Superconductivity research stinks! Rotorua, famous for its lake, geyser and distinctive smell, may have been hiding a secret resource for years. Often described as smelling like rotten eggs, the stinky volcanic gas is actually hydrogen sulphide and this week researchers published in the journal Nature that it could become one of the most important discoveries to change how we generate and transmit electricity.
We know that metal wires heat up when we pass electricity through them; you only need to watch birds warming their toes outside your window as they hang out on the power lines to witness this phenomenon. This heat loss results in up to 15 per cent of the electricity generated being lost into the environment through the wires that transfer it, making the current process of getting power across the world an inefficient one.
Since the 1980s New Zealand has been at the forefront of trying to solve this power loss problem, thanks to Macdiarmid Institute researchers Dr Bob Buckley and Dr Jeff Tallon, who have led the development and patented research on materials known as high temperature superconductors. They have won the Prime Minister's Science Prize for superconductor research, with an emphasis on commercialisation of new types of electricity transferring wires. Superconductors are also crucial to MRI machines and levitation technologies like the Maglev train in Japan, thanks to their Meissner levitation effect with magnets.

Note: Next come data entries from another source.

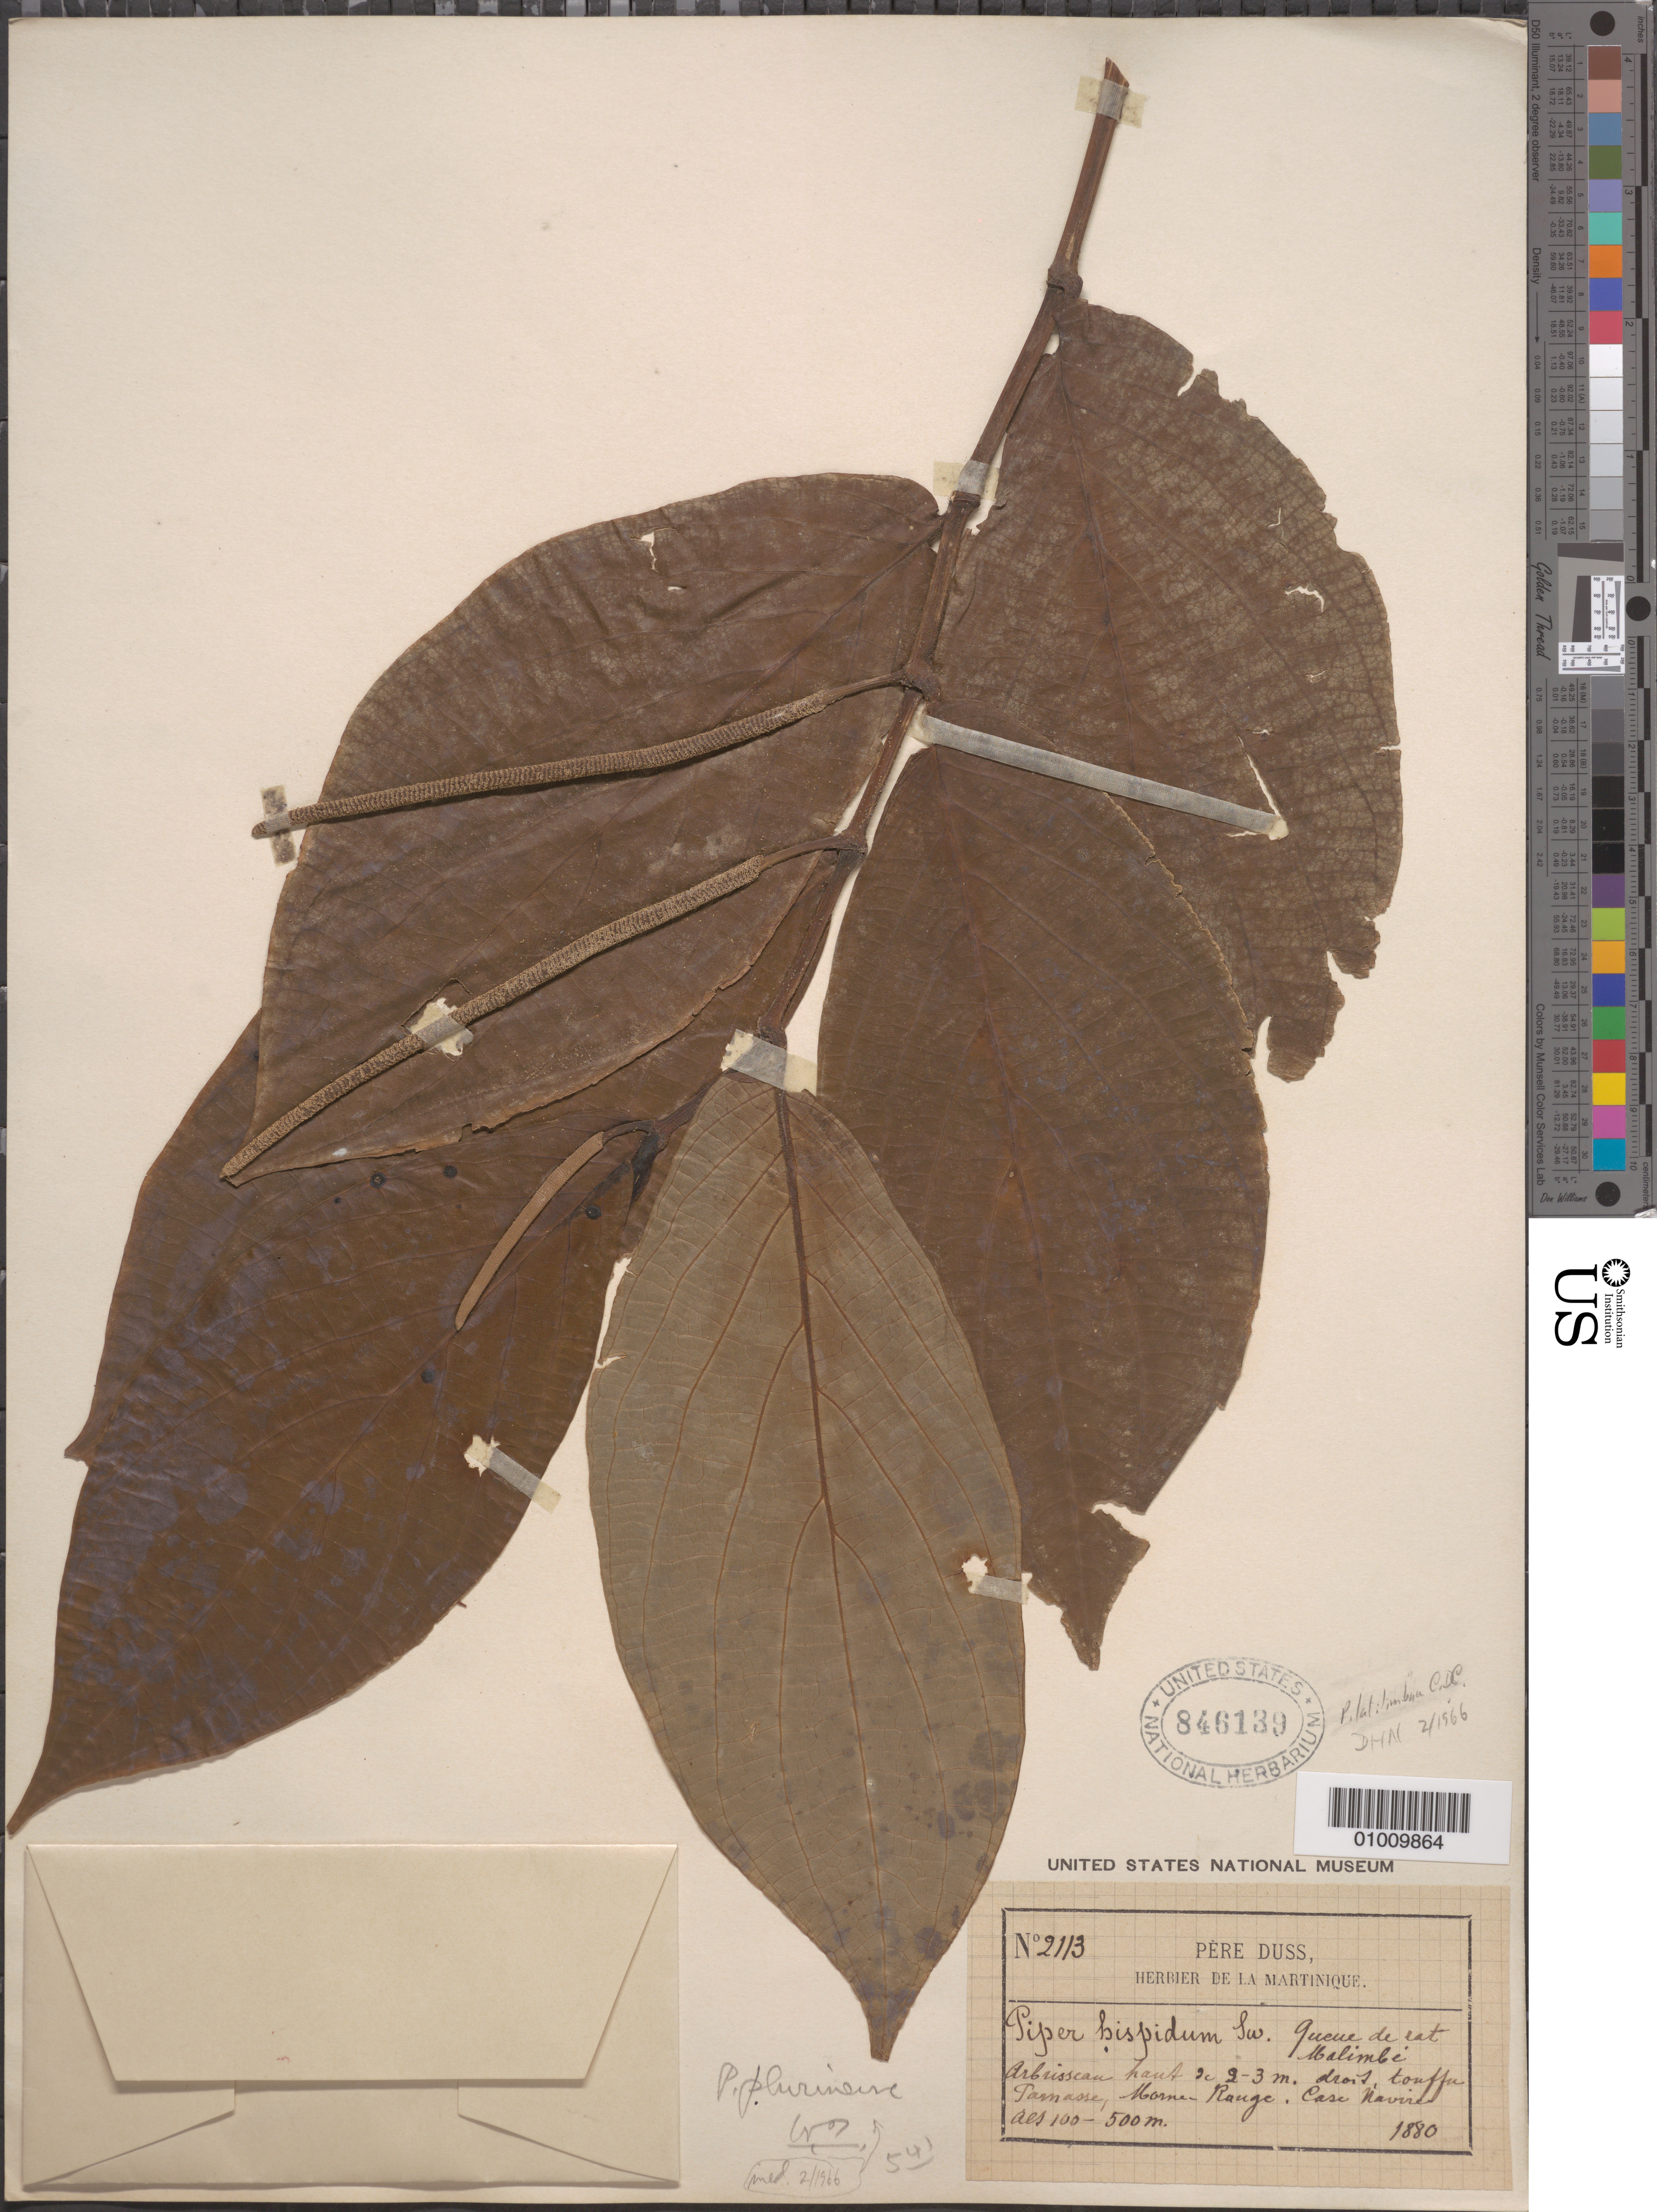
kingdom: Plantae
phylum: Tracheophyta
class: Magnoliopsida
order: Piperales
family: Piperaceae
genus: Piper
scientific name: Piper latilimbum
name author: C. DC. in Urb.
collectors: Père Duss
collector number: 2113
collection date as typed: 1880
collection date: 1880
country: Martinique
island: Martinique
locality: Morne Rouge, Case Navier.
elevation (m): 100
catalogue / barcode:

What makes superconductors so exciting is that they can conduct electricity with no energy loss when cooled below a critical temperature. In the case of high temperature superconductors they still require liquid helium chilling down to a frigid -140C, but once there the single electricity-carrying electrons join up to form Coopers pairs, which move easily through the material without scattering or losing energy. The temperature requirement is one issue, but current superconductors are also limited by being made from exotic materials including barium, yttrium and cuprate containing copper - not exactly things you can buy at the supermarket.